PS2-33 THE INFLUENCE OF CANCER ANXIETY ON EVALUATIONS OF GOOD AND POOR QUALITY SCREENING TESTS

Monday, October 24, 2016
Bayshore Ballroom ABC, Lobby Level (Westin Bayshore Vancouver)
Poster Board # PS2-33

Niraj Patel, Glenn Baker, KD Valentine, MS and Laura D. Scherer, PhD, University of Missouri, Columbia, MO
Purpose: Considerable research has shown that cancer anxiety is associated with more positive attitudes towards cancer screening tests. However, few studies have established a causal relationship between cancer anxiety and cancer screening acceptance by experimentally varying cancer anxiety. The purpose of this study was to determine whether exposure to anxiety-provoking skin cancer photos increases interest in a hypothetical screening test for skin cancer, and whether the effect of cancer anxiety is similar for screening tests described as being effective versus ineffective.

Method: 1,196 participants (mean age=35.62, SD=11.22, range=18-72, 83.7% white, 51.6% female) completed an online survey. Participants were randomly assigned to view either anxiety-provoking skin cancer photos or healthy skin photos, while they read about different types of skin cancer. Next, participants were randomly assigned to read information about a hypothetical skin-cancer screening test described as either ineffective (e.g., saved no lives and posed a chance of false positives), or effective (e.g., saved lives and posed a relatively low chance of false positives). Participants then rated the likelihood that they would get the screening test, their perceptions of test riskiness, and three cancer anxiety questions (alpha=.912) on 1-9 Likert scales.

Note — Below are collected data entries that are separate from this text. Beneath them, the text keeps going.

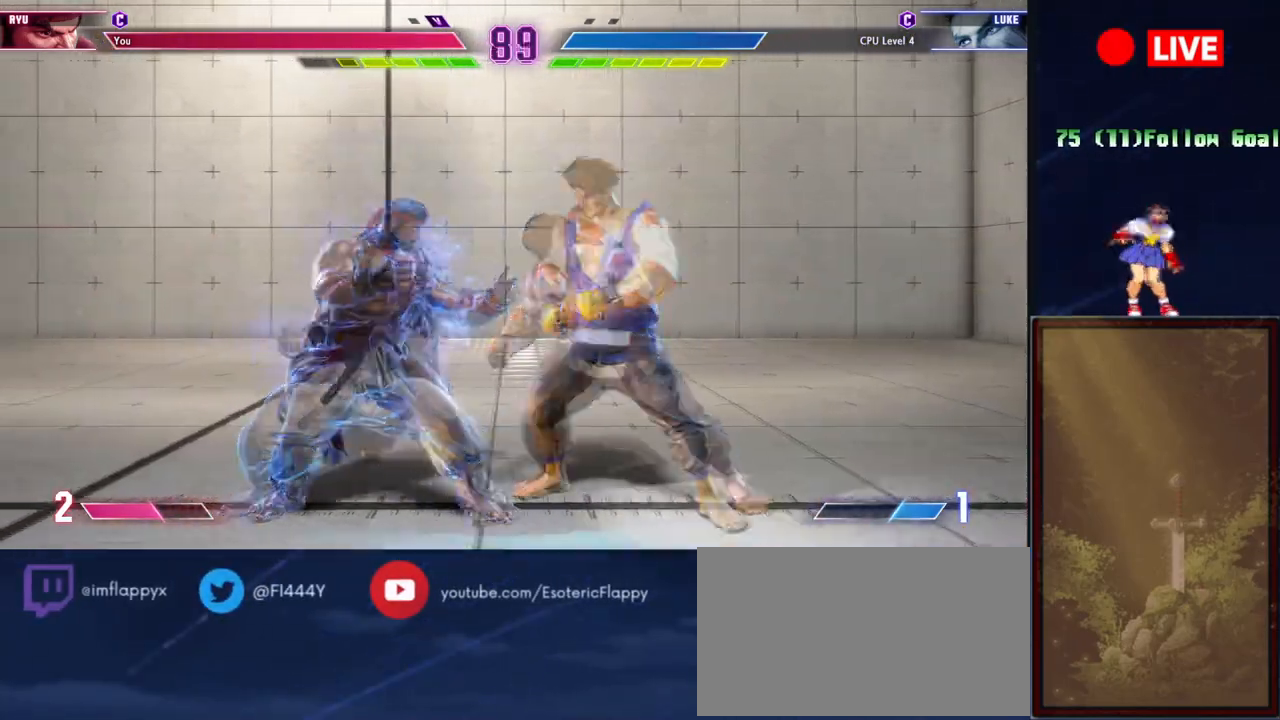
{"buttons": [], "events": [[33, "R1", "down"], [184, "R1", "up"]]}
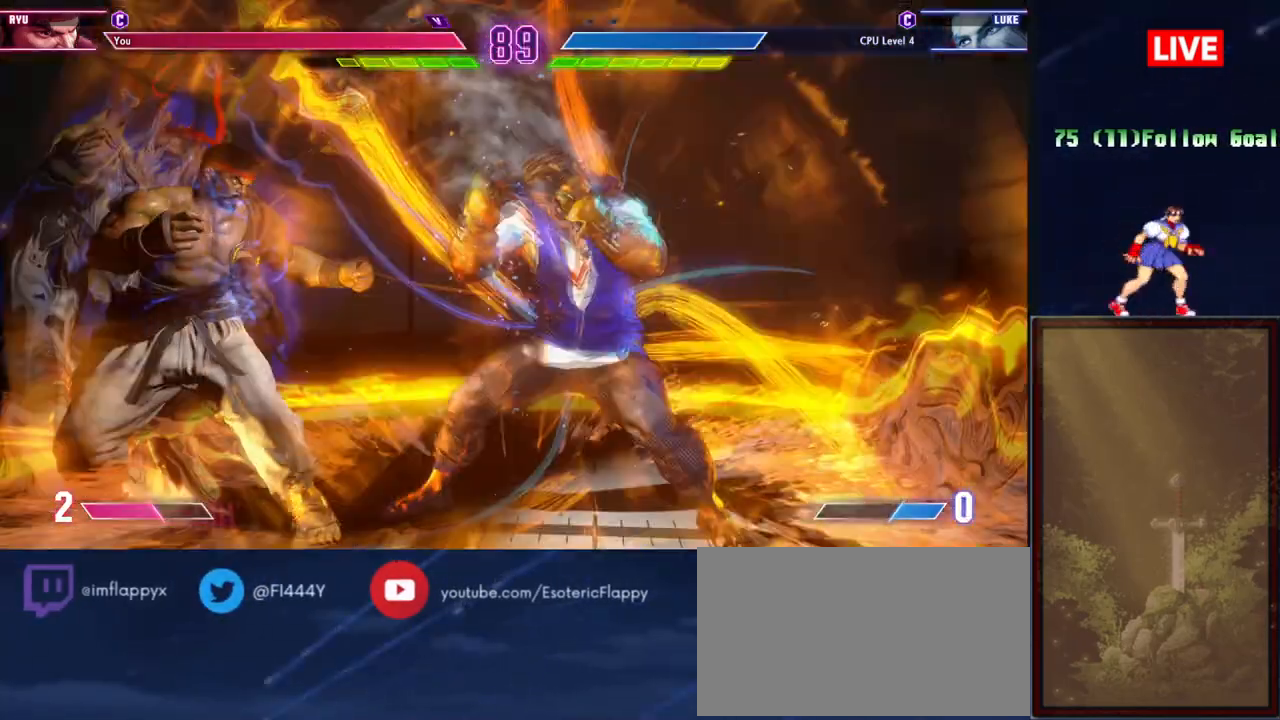
{"buttons": [], "events": [[34, "R1", "down"], [151, "R1", "up"], [201, "R1", "down"], [317, "R1", "up"], [401, "R1", "down"], [484, "R1", "up"]]}
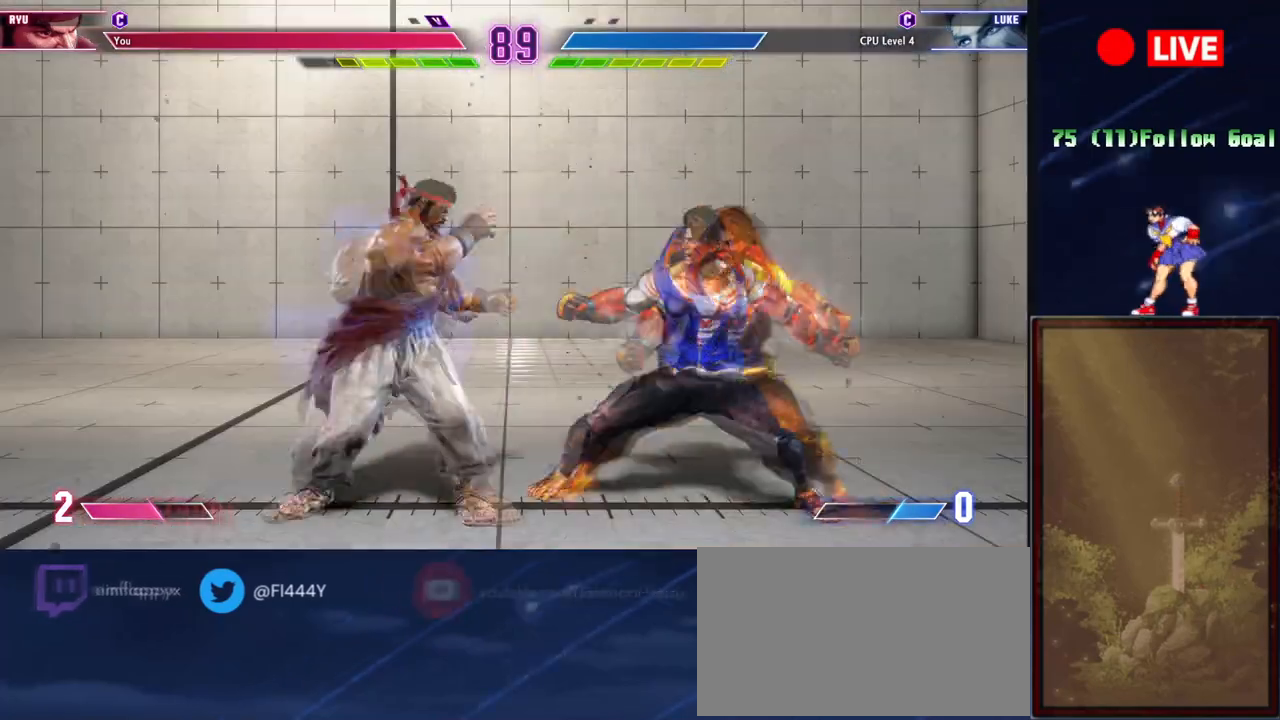
{"buttons": [], "events": [[33, "R1", "down"], [150, "R1", "up"], [267, "TRIANGLE", "down"], [450, "TRIANGLE", "up"]]}
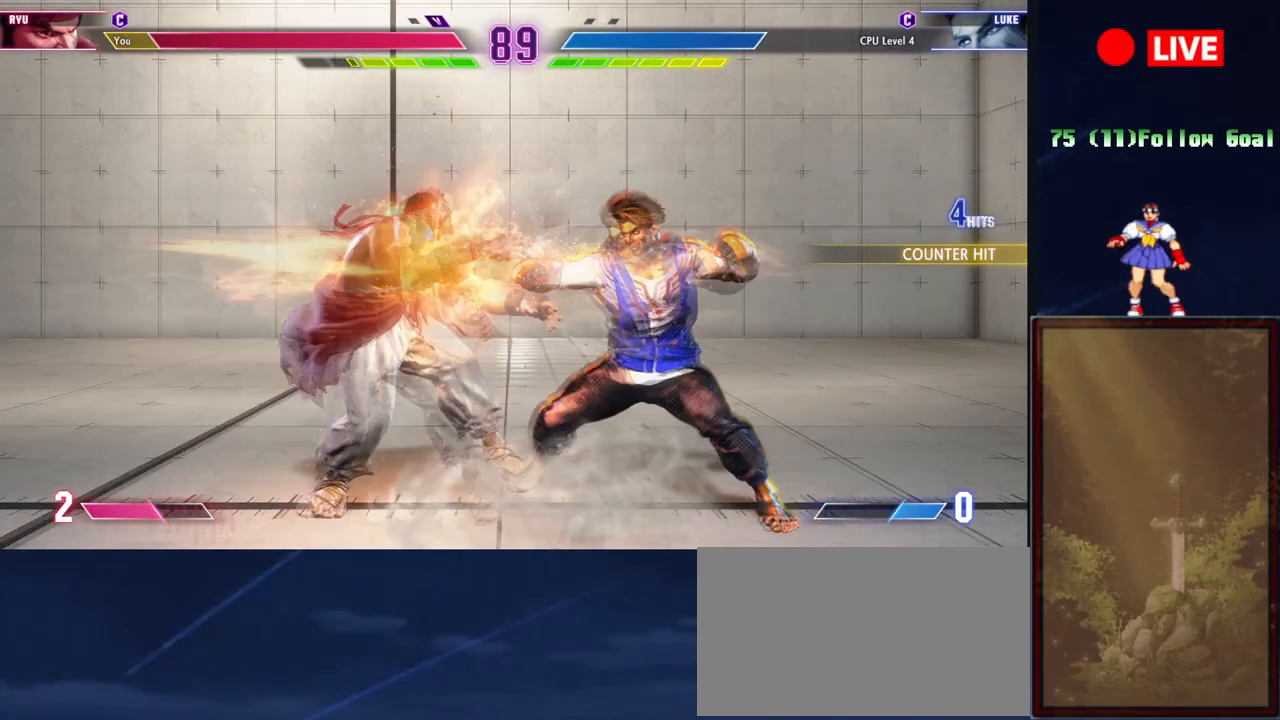
{"buttons": [], "events": []}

Result: The graphic photos caused participants to report more cancer anxiety (M=6.19, SD=2.03) than the healthy photos (M=5.71, SD=2.20, p<.001), and anxiety was significantly associated with screening test acceptance (r=.215, p<.001). Participants were more likely to want the effective test than the ineffective test (F(1,1187)=77.54, p<.001), but the graphic photo conditions did not have a direct effect on test acceptance, p=.836. Instead, a 2-way interaction emerged between test effectiveness and photo conditions (F(1,1187)=5.39, p=.020), such that screening acceptance between the effective and the ineffective tests was more similar in the graphic photos conditions (Mdiff=.953, p<.001), than in the healthy photos conditions (Mdiff=1.635, p<.001). Perceived test riskiness showed similar results; the 2-way interaction between test effectiveness and photo conditions (F(1,1188)=6.397, p=.012) revealed that the graphic photos made participants rate the effective and ineffective tests as more similar in risk (Mdiff=.181, p=.360), than healthy photos (Mdiff=.888, p<.001). 

Conclusion: Experimentally varied cancer anxiety did not straightforwardly increase interest in screening. Instead, anxiety appeared to blunt the influence of the objective test information, such that higher anxiety caused the effective and ineffective tests to be judged more similarly.